Coppinger held this post until July 10, 1821, when Spain ceded Florida to the United States and Coppinger handed over St. Augustine to Colonel Robert Butler, making him the last Spanish governor of the province. Coppinger's superiors had previously sent him confidential instructions, which he received on June 8, to issue orders for the evacuation of the Spanish population of St. Augustine and the rest of East Florida to move them to Cuba, Texas or Mexico. The situation was similar to that faced by the former Spanish governor Melchor Feliú in 1763, who also ordered an evacuation when Florida was ceded to Great Britain with the Spanish defeat in the Seven Years' War. The citizens who immigrated to Cuba in 1821 acquired (or already owned) houses and farmlands on the northeastern coast of Cuba or at the Bay of Pigs. Coppinger also tried to persuade the Seminole chiefs to move their tribespeople to Texas, and ordered that the U.S. flag be flown at the same level as the Spanish flag.

On January 28, 1825, Coppinger relieved General Francisco Lemaur of command of the fortress complex of San Juan de Ulúa in Mexico.
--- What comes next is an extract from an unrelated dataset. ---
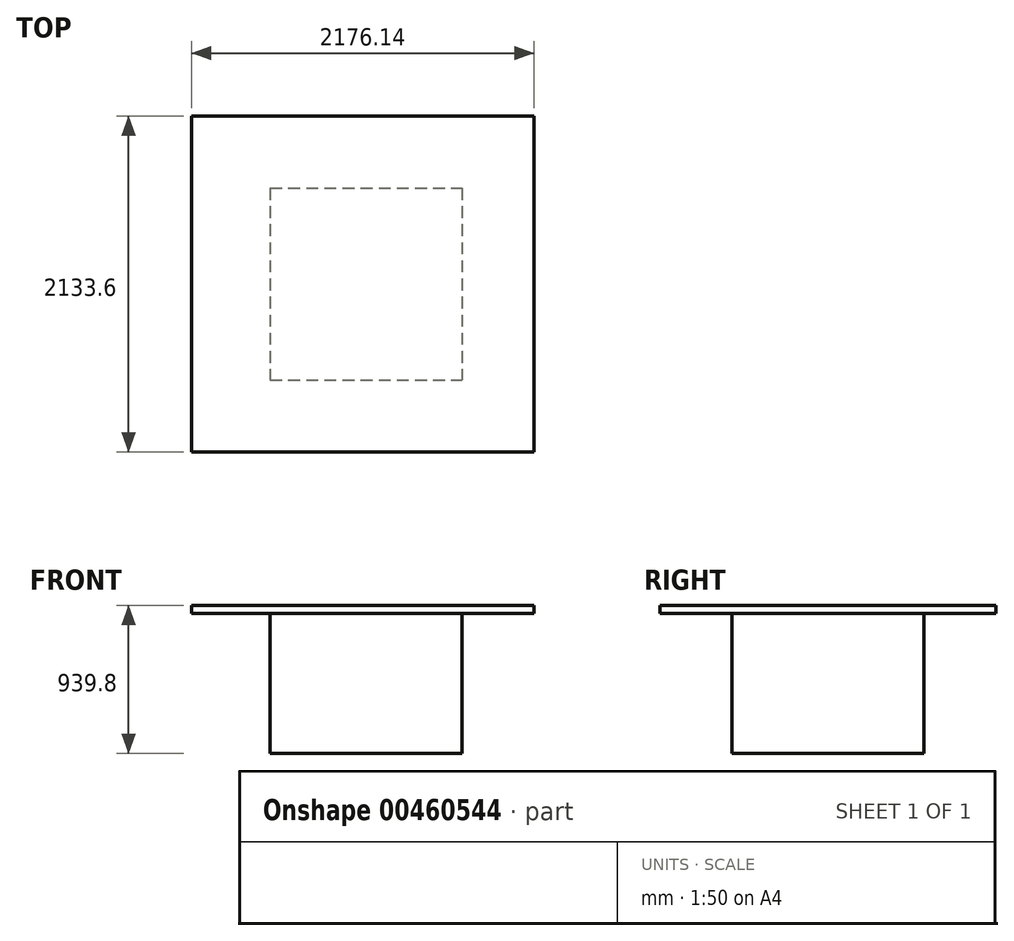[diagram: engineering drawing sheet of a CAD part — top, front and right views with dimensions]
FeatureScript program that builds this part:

In the battle fought there during the attempted Spanish reconquest of Mexico, Coppinger, the last commander of the fortress, finally capitulated on November 21, 1825, after an epidemic of scurvy broke out among the Spanish troops.

In 1834, Coppinger was appointed governor of Trinidad province in the central part of Cuba, an office he occupied until 1837. He spent his last days in Cuba, where he died on August 15, 1844, in Cárdenas.

==Personal life==
José María Coppinger married María Josefa Saravia y Villegas in Cuba, in the Parish of Santo Christo del Buen Viaje in Havana on July 11, 1797. They had four children: María de la Trinidad, José María, José Cornelius and María Antonia. His second marriage was to Narcisa Armenteros y Muñoz. Coppinger's descendants still live in Cuba and (after the overthrow of Fulgencio Batista and Fidel Castro's assuming power) Florida.